Los que han usado brackets, saben de la tortura que significa un procedimiento en el cual se ajusta la presión de ligas unidas a tornillos de metal: uno termina sintiendo flojos los dientes, como si fueran teclas de piano en movimiento.

Eso lleva de la mano la restricción para no comer durante ese tratamiento, que es de años, cosas duras. Por ejemplo no se puede morder de manera franca, como pudo haberlo hecho Adán, una manzana, debe uno comerla a rebanadas. Allí no hay mucha ciencia, finalmente esa fruta sabe igual.

En cambio con el elote es distinto, cualquier mexicano universal sabe que morder un elote cocido y bien condimentado es asunto especial y único, tanto así que se tiene la opción de comer el maíz desgranado en un vasito –esquites-.

O sea que no puede uno consumar esa parte última y golosa que da significado al verbo roer.

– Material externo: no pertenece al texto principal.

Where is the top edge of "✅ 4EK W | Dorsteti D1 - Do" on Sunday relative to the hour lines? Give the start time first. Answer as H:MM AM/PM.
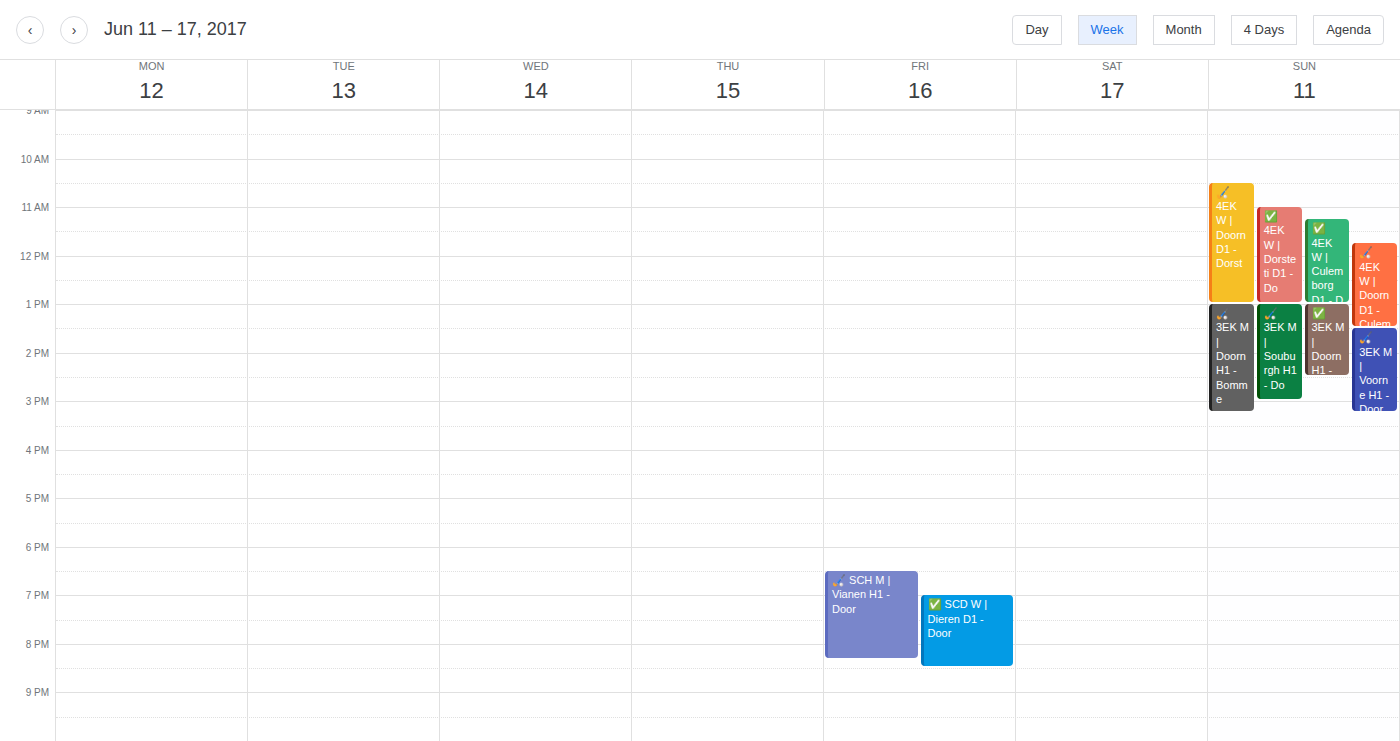
11:00 AM -- exactly on the 11 AM line."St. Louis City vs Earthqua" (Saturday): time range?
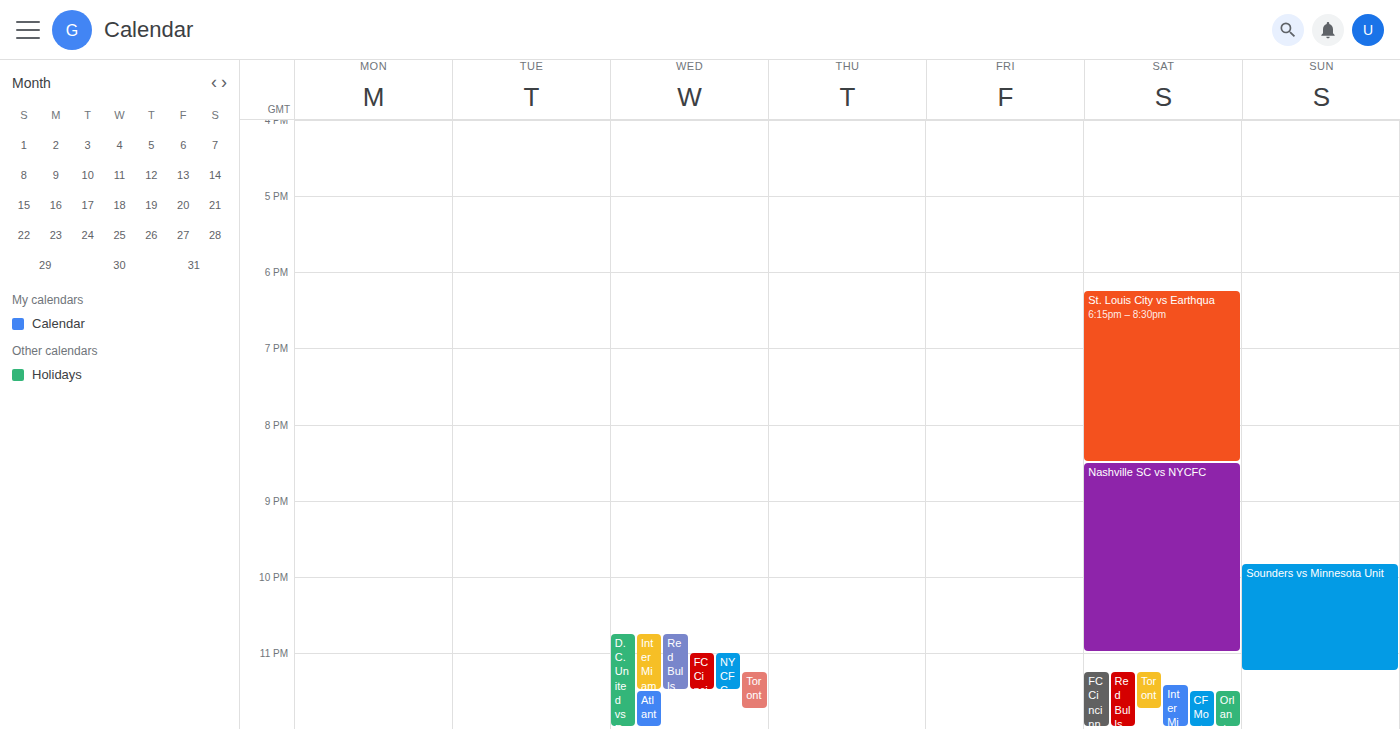
18:15 to 20:30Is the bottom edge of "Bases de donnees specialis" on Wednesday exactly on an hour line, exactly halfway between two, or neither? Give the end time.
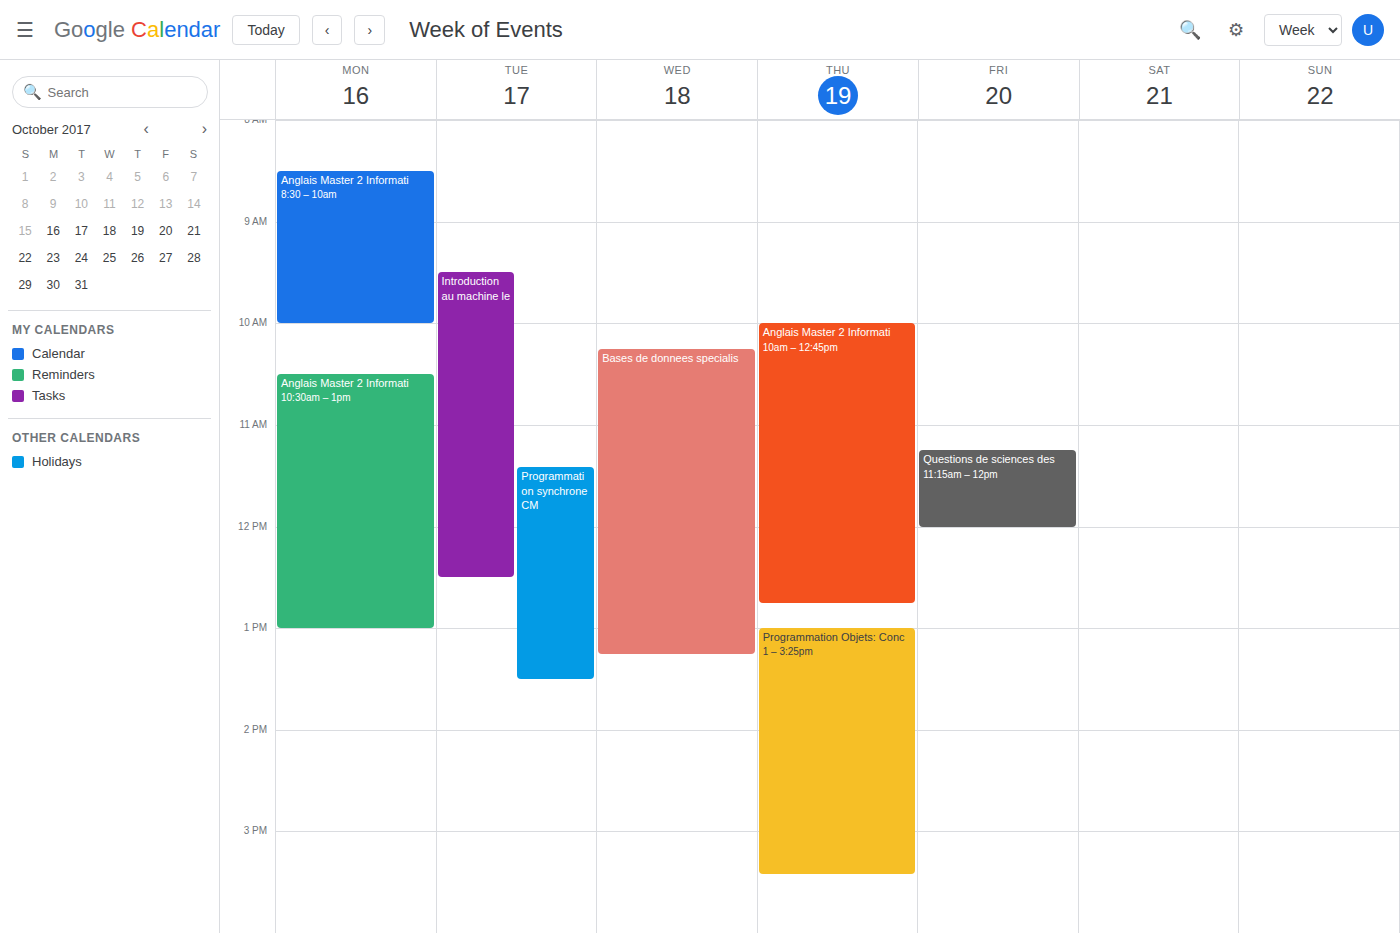
13:15 -- neither: a quarter of the way from the 13:00 line to the 14:00 line."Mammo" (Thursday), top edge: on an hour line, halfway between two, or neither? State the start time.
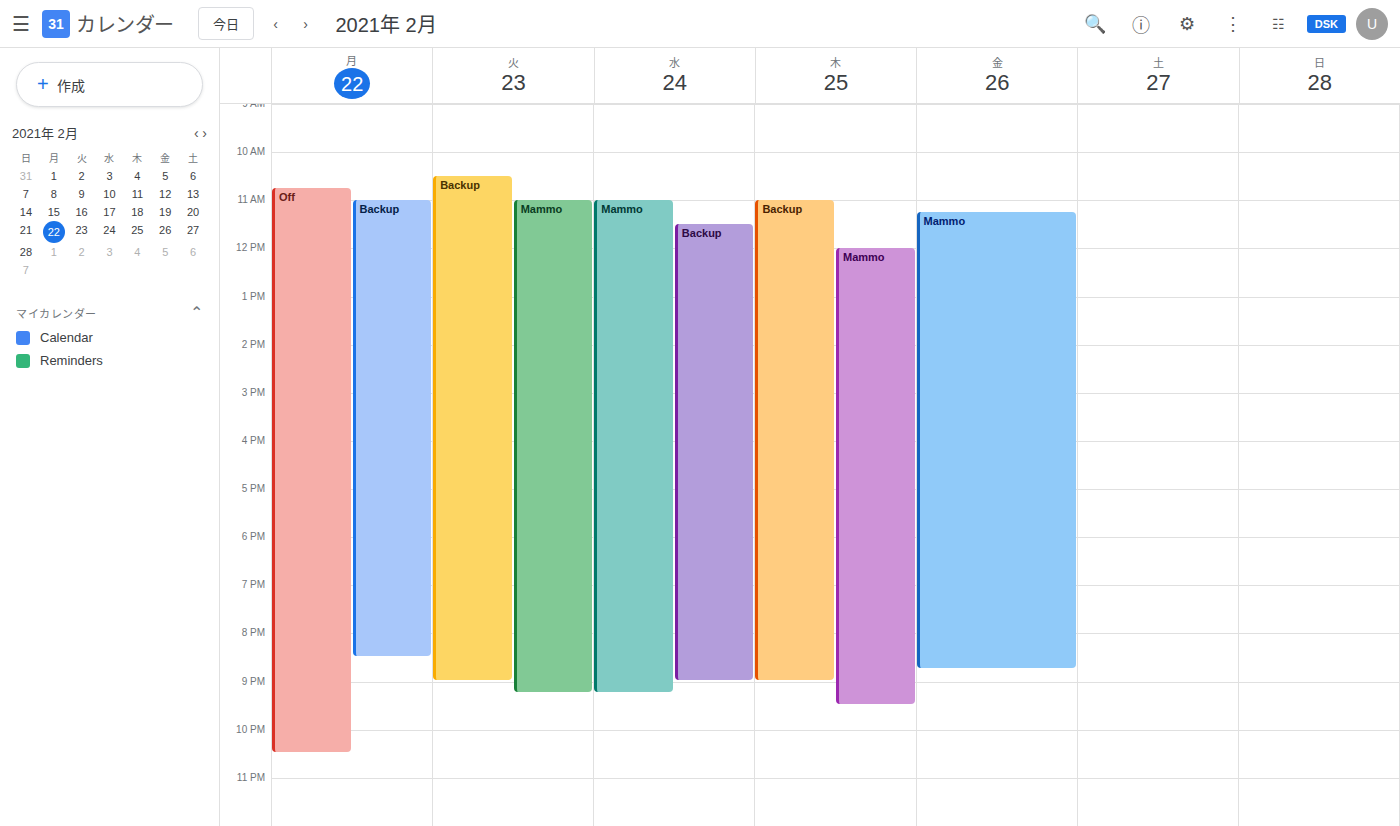
12:00 PM -- exactly on the 12 PM line.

Vuelvo a la ortodoncia para añadir que, retiradas ligas, tornillos y pegamentos, mis dientes se veían más guapos pero ya nunca fueron los de antes. De entonces a la fecha no puedo roer. Se puede vivir con ello, adaptarse. Hasta el fatal momento de hace unos días, cuando un amigo interrumpió nuestra conversación para decirme que ya lo llamaban a comer, nada menos que un mole de olla. Inmediato viaje al aroma y la presentación de ese platillo, que se pone como segundo tiempo y se come con cuchara y manos, recuerdo que una vez consumidos todos los componentes, pasaba uno a degustar, flotando apenas en los restos del caldo, el elote, que había acumulado todo el sabor de la cocción.

Por culpa de ese trozo primitivo de maíz, estoy convencido de que la ciencia médica de la ortodoncia puede ponerse en entredicho.